Black wire at the top of pic!

Ohhhhh thats cool I will have to look into that
 
I bought some thermal cut-off's to do just that for a project some years ago, but ended up putting a big TEC under a heat sink the diode was mounted in so it never got close to hot enough to need it, but a cut-off is a good cheap method of limiting the amount of heat.

You got room for a tec unit?

I might have room for a tec but I definitely don't have room for another heatsink to cool the hot side of the tec. Also that would use up more power. I don't plan on running my laser for more than 1 minute at a time... I dont really need any thermal cooling systems however I am trying to make this more or less idiot proof :D.
 
What diode are you planning on using and what power are you looking to get? You are going to have a heat sink that is ~1 inch by ~1.2 inches. That is not much heat sink. If it is to be used with anything over 500 mW, you need to make it copper. But, copper is soft and doesn't take fins well at all.
 
As you are building a limited duty cycle device using as large of a heat sink as possible affords you more latitude, a small heat sink can get real hot real fast.

I run the 44 and other nubm diodes in a large heat sink until the sink feels noticeably warm and they last very well.
 
This has been used in flashlights for a while, the PCBs over at mtnelectronics have thermal custom cutoffs with open source driver software, but youll probably have to find a way to port over to laser drivers.
 
If you use a microcontroller to run things it gets a lot easier. Many flashlights actually have a microcontroller on board to do things like variable brightness levels, sos/blink modes and all that. This often is the 'unmarked 8 pin chip'.

Obviously there are 'easier' methods to achieve such functions, but given space constrains and the very low cost of small microcontrollers you may as well just put a low end PIC-something in there to do all of it.

With laser diode drivers it can be a bit different: some people want linear control instead of PWM and purpose built circuits do a better job there.

If it's not microprocessor controlled to begin with implementing thermal sensing and throttling or shutdown is more difficult to add - if you have the uC on there it only takes 1 spare input pin and a temperature sensor.

Also, with flashlights it can be a desired feature to have it run in 'turbo' mode briefly, where it operates at a power level the cooling cannot sustain for long, but can absorb due to thermal capacity for several seconds. With lasers you'd mostly want them cooled so you can operate them at full power indefinitely.
 
That's true, many people operate diodes even over their absolute maximum rated currents, for long periods of time. Doing that does kill a diode once in a while long before the expected lifetime, but then again, that can still take a long time. If you operate a laser diodes under conditions that reduce it's life by a factor of 10, but it was designed to last 10.000 hours (like a dvd or bluray writer) you'd still have to use it an hour a day for 3 years straight - and very few people do that with pointers.

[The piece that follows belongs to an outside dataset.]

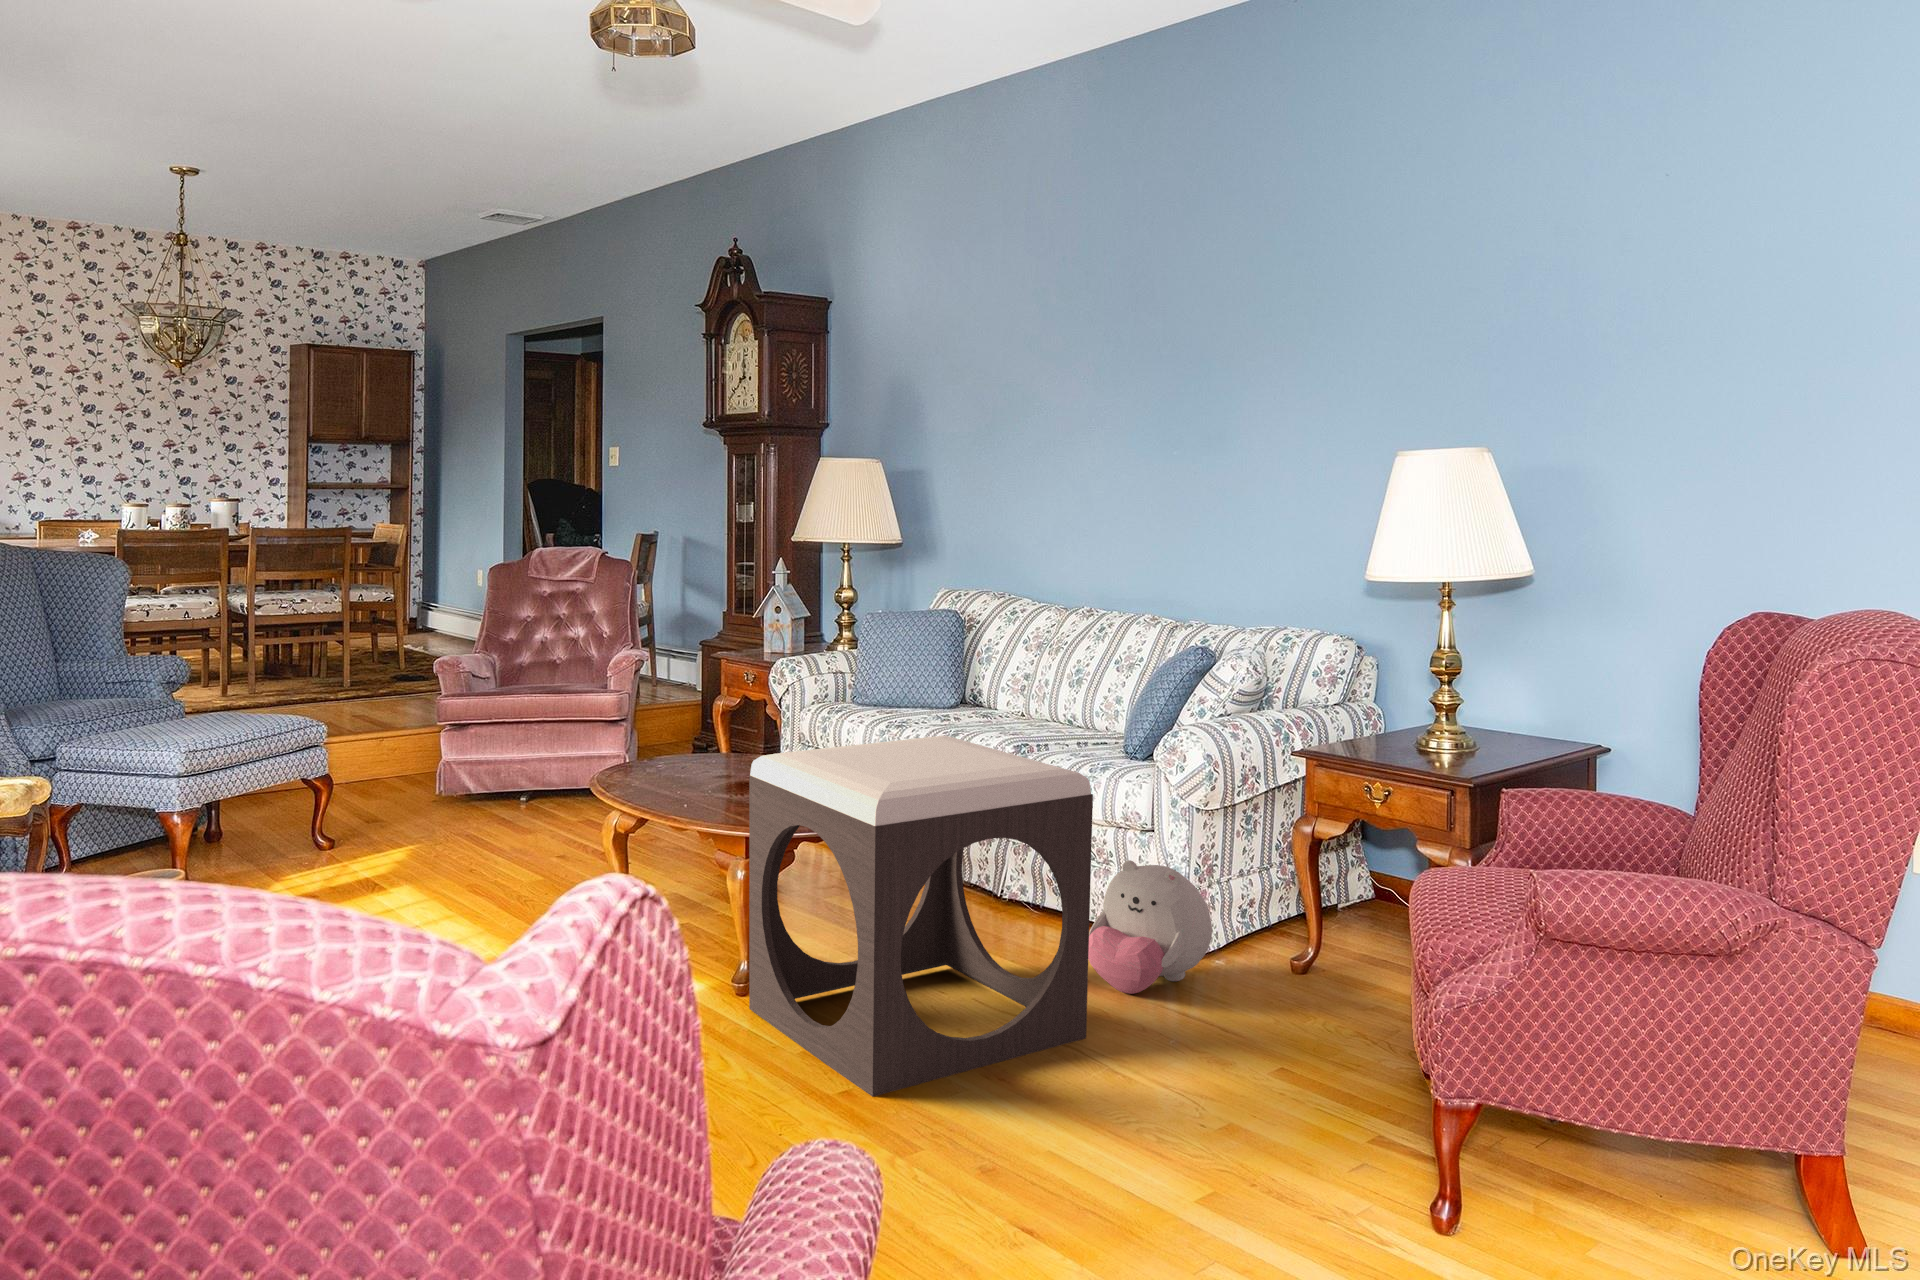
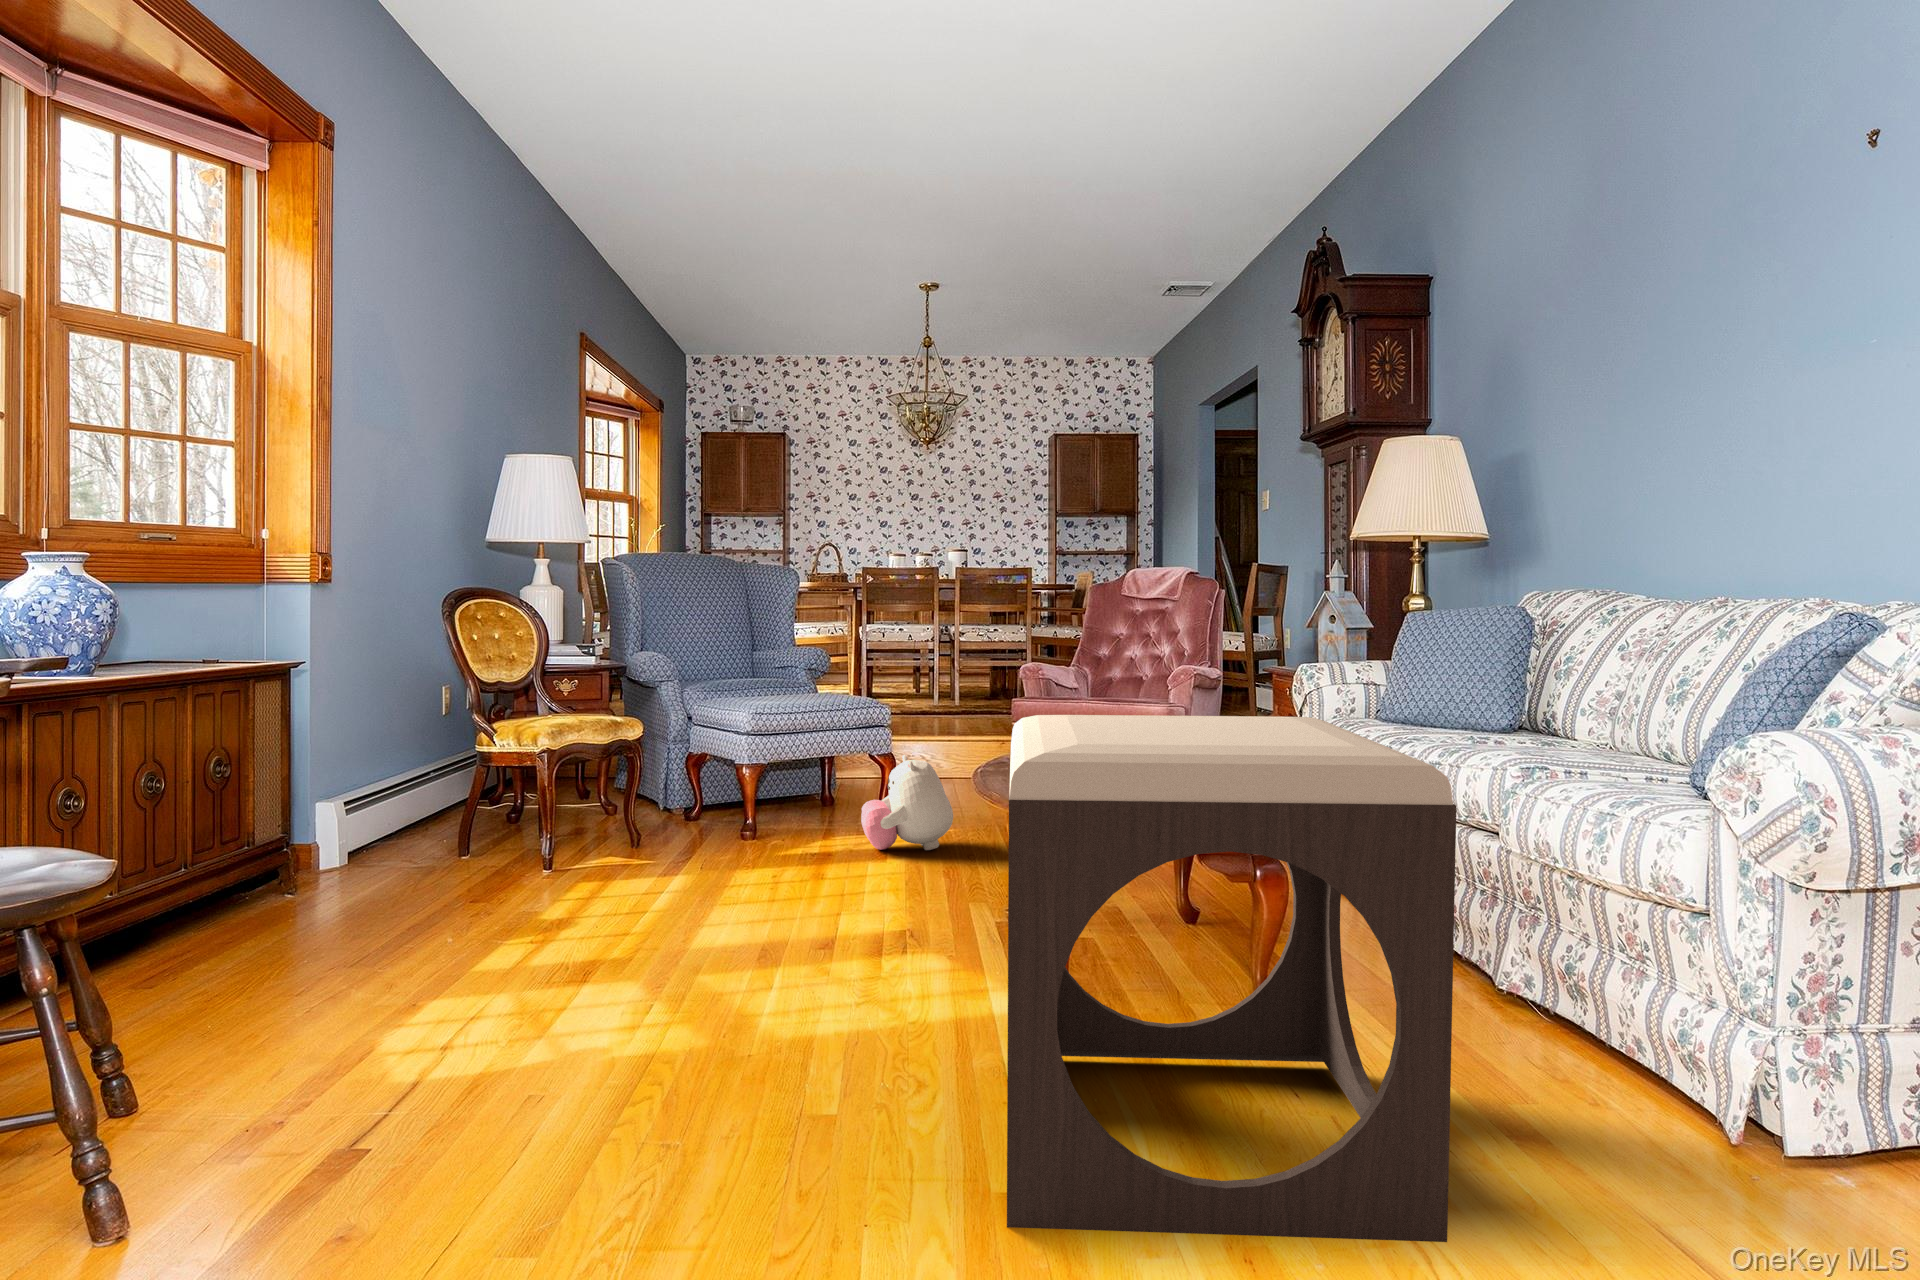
plush toy: present [1088,860,1212,994] -> present [861,755,953,850]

This something odd that people just tend to do with laser diodes: ignore the manufacturers maximum rating and run higher and higher currents to them, often to the point where pushing even more current does not produce any more output power.

Such a reduction of power is usually the result of the laser just getting so hot it's efficiency drops faster than running higher current can compensate for in light output.

Improved heatsinking and thermal protection may help at that point, but everyone should realize when you surpass the absolute maximum rating on any electronic component it could fail right away as well.